Теоретически и политически пацифизм стоит на той же почве, что и учение о гармонии социальных интересов. Антагонизмы между капиталистическими нациями имеют те же экономические корни, что и антагонизм между классами. И если допустить возможность постепенного притупления классовых противоречий, то отсюда рукой подать до постепенного смягчения и регулирования международных отношений.

Очагом демократической идеологии со всеми ее традициями и иллюзиями являлась мелкая буржуазия. За вторую половину XIX столетия она успела внутренне переродиться, но она вовсе не сошла со сцены. В то время, как развитие капиталистической техники бесповоротно подкопало ее экономическую роль, всеобщее избирательное право и всеобщая воинская повинность придали ей, благодаря ее численности, видимость политического значения. Крупный капитал, поскольку он не стер ее с лица земли, подчинил ее себе при помощи системы кредита. Политическим представителям крупного капитала оставалось подчинить ее себе на парламентской арене, открывши фиктивный кредит ее поизносившимся теориям и предрассудкам. Такова причина, в силу которой мы за последнее десятилетие до войны наблюдали, наряду с могущественным напряжением реакционно-империалистической политики, обманчивый расцвет буржуазной демократии с ее реформизмом и пацифизмом. Капитал подчиняет своим империалистическим целям мелкую буржуазию при помощи ее собственных предрассудков.

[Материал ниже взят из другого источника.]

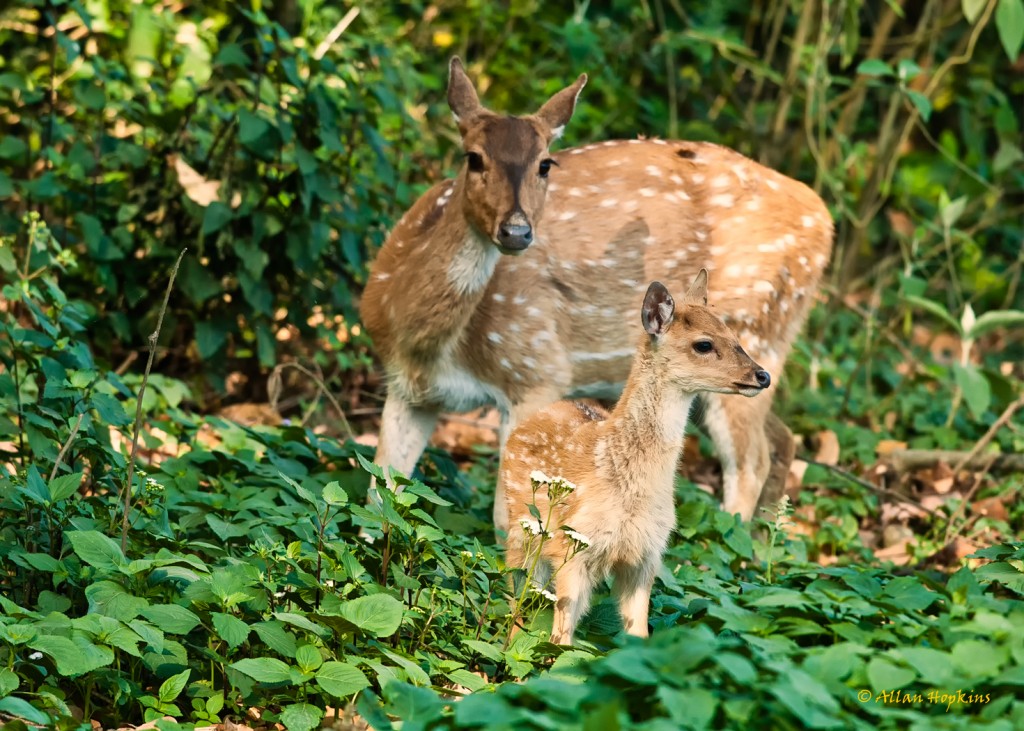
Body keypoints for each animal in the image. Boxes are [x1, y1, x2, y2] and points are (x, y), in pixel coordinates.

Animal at [360, 54, 831, 528]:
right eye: (473, 158)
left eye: (545, 164)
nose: (516, 231)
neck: (429, 344)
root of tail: (825, 218)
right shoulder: (408, 390)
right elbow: (378, 496)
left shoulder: (538, 371)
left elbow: (509, 516)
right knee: (782, 439)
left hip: (757, 334)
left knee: (751, 461)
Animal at [499, 270, 765, 638]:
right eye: (704, 344)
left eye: (735, 336)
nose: (762, 375)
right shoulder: (573, 544)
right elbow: (560, 637)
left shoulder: (647, 556)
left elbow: (638, 634)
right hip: (522, 531)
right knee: (517, 599)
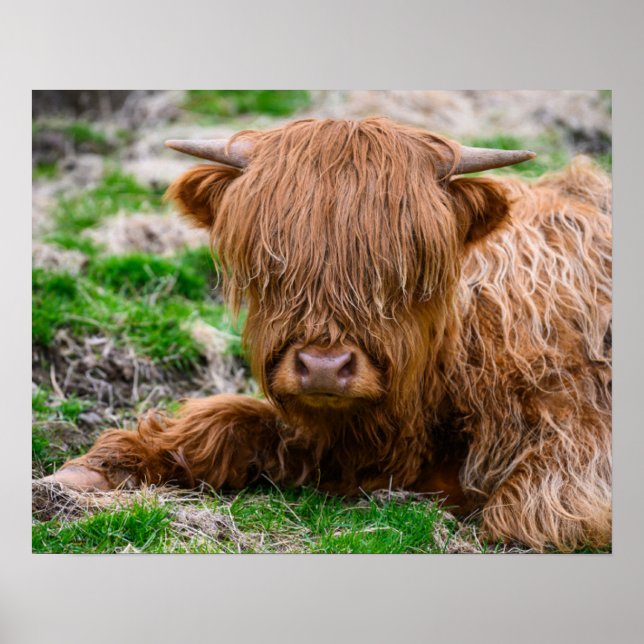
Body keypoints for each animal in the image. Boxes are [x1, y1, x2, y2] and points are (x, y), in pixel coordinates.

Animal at [45, 117, 612, 552]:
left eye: (403, 271)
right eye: (272, 266)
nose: (322, 368)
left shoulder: (575, 448)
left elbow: (529, 514)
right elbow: (225, 419)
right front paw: (95, 471)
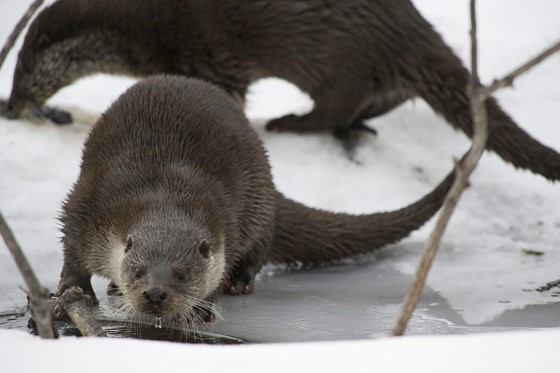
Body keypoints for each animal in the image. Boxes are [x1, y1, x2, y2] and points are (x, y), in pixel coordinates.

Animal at [7, 0, 560, 180]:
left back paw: (289, 122)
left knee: (334, 105)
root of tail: (410, 30)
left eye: (23, 72)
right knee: (385, 99)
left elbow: (224, 93)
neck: (143, 29)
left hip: (339, 61)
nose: (11, 106)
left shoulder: (204, 51)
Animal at [57, 75, 460, 322]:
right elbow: (72, 250)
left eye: (183, 273)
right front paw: (75, 290)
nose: (155, 294)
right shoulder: (88, 204)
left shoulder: (226, 220)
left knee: (259, 246)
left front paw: (203, 307)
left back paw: (241, 282)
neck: (159, 188)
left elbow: (226, 262)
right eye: (138, 270)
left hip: (258, 199)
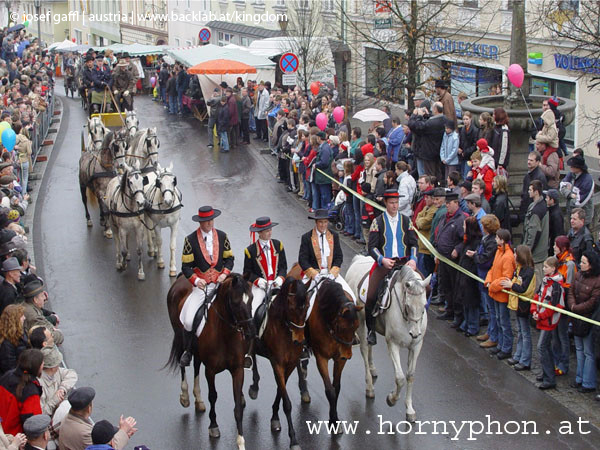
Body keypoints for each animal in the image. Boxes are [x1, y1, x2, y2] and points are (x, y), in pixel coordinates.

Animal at [166, 272, 255, 448]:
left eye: (252, 298)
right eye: (236, 302)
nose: (250, 332)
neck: (225, 334)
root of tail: (181, 278)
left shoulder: (237, 370)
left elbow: (237, 405)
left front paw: (241, 441)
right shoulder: (211, 371)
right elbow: (213, 396)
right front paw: (213, 426)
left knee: (196, 365)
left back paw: (198, 400)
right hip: (179, 336)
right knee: (182, 362)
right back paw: (185, 396)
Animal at [247, 278, 310, 450]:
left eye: (308, 306)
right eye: (292, 307)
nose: (299, 340)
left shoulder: (289, 365)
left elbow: (280, 391)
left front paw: (275, 418)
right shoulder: (277, 364)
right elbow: (286, 401)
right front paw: (294, 439)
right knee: (251, 356)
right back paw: (253, 386)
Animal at [346, 256, 432, 422]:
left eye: (424, 304)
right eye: (408, 305)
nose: (414, 333)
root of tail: (359, 258)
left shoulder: (416, 345)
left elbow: (410, 376)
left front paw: (409, 409)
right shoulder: (393, 343)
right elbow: (400, 378)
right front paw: (391, 399)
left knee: (370, 343)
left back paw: (372, 368)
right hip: (360, 320)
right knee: (364, 348)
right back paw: (369, 387)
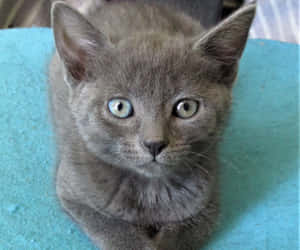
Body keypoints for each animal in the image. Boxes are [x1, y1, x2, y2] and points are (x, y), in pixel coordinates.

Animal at [48, 0, 255, 249]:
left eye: (186, 108)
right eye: (119, 107)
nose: (154, 143)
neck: (151, 189)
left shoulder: (209, 204)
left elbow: (181, 237)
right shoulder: (72, 192)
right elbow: (114, 230)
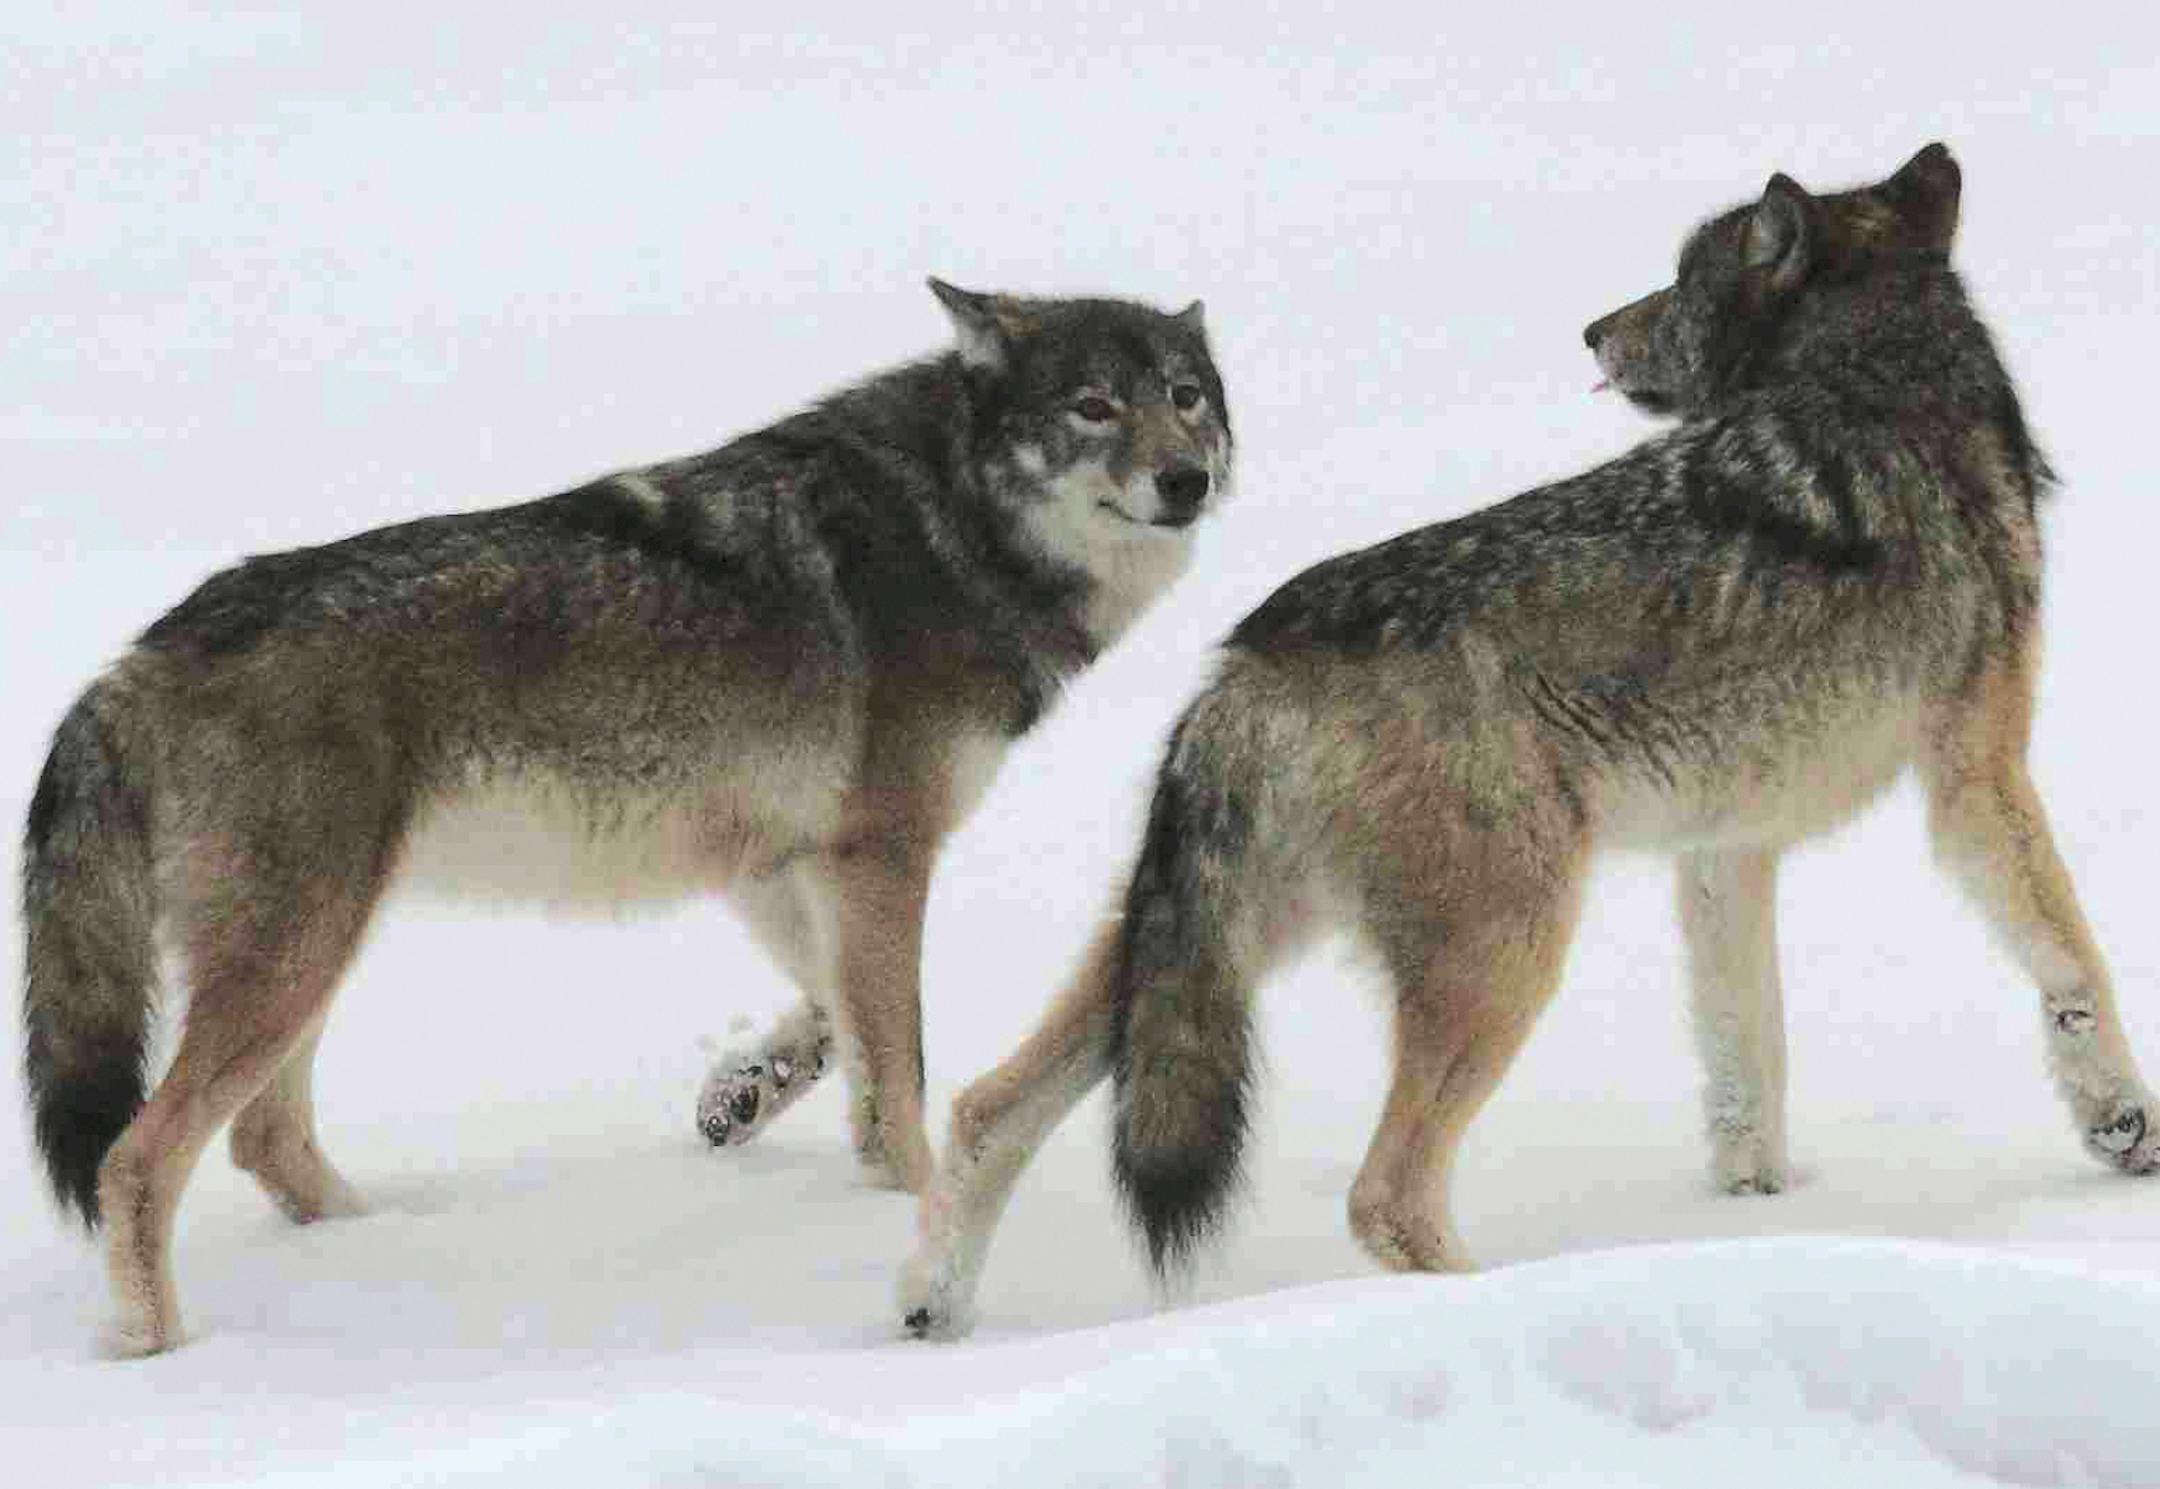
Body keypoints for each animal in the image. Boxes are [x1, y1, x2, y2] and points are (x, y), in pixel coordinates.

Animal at [21, 279, 1233, 1355]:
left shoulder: (775, 861)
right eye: (1092, 405)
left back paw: (389, 1251)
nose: (1187, 479)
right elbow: (902, 1069)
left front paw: (744, 1097)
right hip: (298, 954)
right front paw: (909, 1213)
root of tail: (131, 662)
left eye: (1185, 395)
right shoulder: (883, 853)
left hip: (316, 952)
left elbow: (834, 1018)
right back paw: (159, 1345)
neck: (952, 521)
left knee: (265, 1141)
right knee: (138, 1158)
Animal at [898, 143, 2153, 1338]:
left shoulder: (1726, 851)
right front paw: (2123, 1125)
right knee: (1385, 1197)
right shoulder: (1975, 776)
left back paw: (931, 1307)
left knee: (986, 1105)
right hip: (1512, 951)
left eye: (1678, 279)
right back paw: (1511, 1304)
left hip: (1196, 956)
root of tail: (1248, 659)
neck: (1881, 376)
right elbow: (2073, 958)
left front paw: (1759, 1212)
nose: (1594, 327)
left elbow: (1749, 1063)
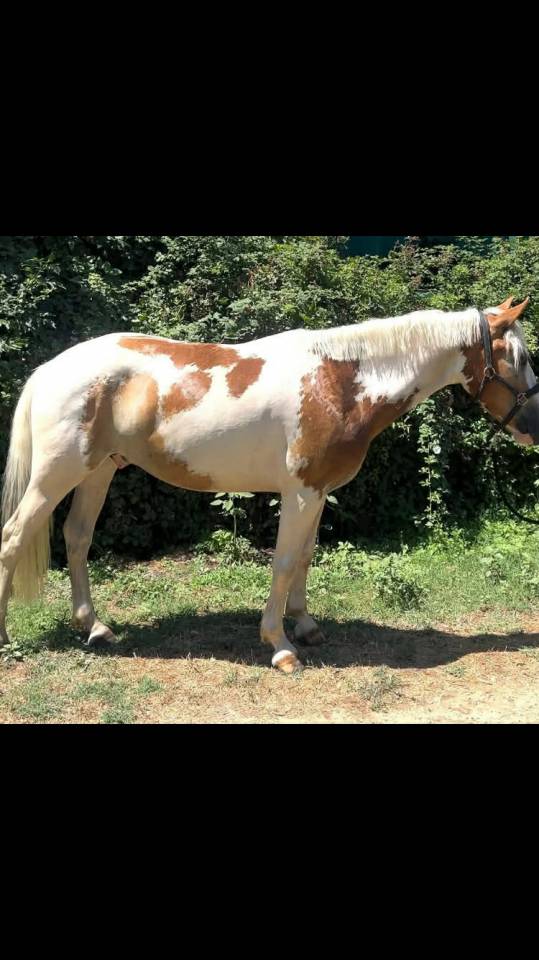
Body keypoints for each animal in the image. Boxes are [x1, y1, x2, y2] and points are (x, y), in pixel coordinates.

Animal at [1, 297, 538, 673]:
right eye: (519, 357)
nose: (534, 425)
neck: (340, 381)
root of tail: (49, 369)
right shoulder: (299, 492)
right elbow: (282, 562)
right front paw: (280, 647)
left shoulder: (318, 491)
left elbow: (305, 556)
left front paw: (306, 626)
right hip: (56, 474)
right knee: (14, 538)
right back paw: (8, 637)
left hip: (99, 470)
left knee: (76, 537)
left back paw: (95, 628)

Может быть, ярче всего этот двусторонний процесс наблюдался во Франции. Это страна по преимуществу финансового капитала, который опирается на наиболее консервативную в мире и еще очень многочисленную мелкую буржуазию деревни и города. Благодаря иностранным займам, колониям и союзу Франции с Россией и Англией, финансовые верхи третьей Республики оказались вовлечены во все интересы и столкновения мировой политики. Между тем, французский мелкий буржуа — провинциал до мозга костей. Он всегда питал инстинктивное отвращение к географии и всю свою жизнь больше всего боялся войны — уже по тому одному, что у него в большинстве случаев всего один сын, который должен наследовать его дело вместе с его мебелью. Этот мелкий буржуа посылал в парламент радикала, который обещал ему охранять мир — с одной стороны, при помощи "Лиги Наций" и обязательного третейского суда, с другой стороны — при содействии русских казаков, которые должны держать в узде германского кайзера. Радикальный депутат из провинциальных адвокатов приезжал в Париж не только с самыми лучшими пацифистскими намерениями, но и без твердого представления о том, где находится Персидский залив, и кому и зачем нужна Багдадская железная дорога. Парламентское большинство, т.-е. совокупность таких радикально-"пацифистских" депутатов, выдвигало из своей среды радикальное министерство, которое немедленно же оказывалось опутано по рукам и по ногам всеми ранее заключенными дипломатическими и военными обязательствами и финансовыми интересами французской биржи в России, Африке и Азии. Не переставая источать из себя пацифистские фразы, министерство и парламент продолжали автоматически вести мировую политику, которая вовлекла Францию в войну.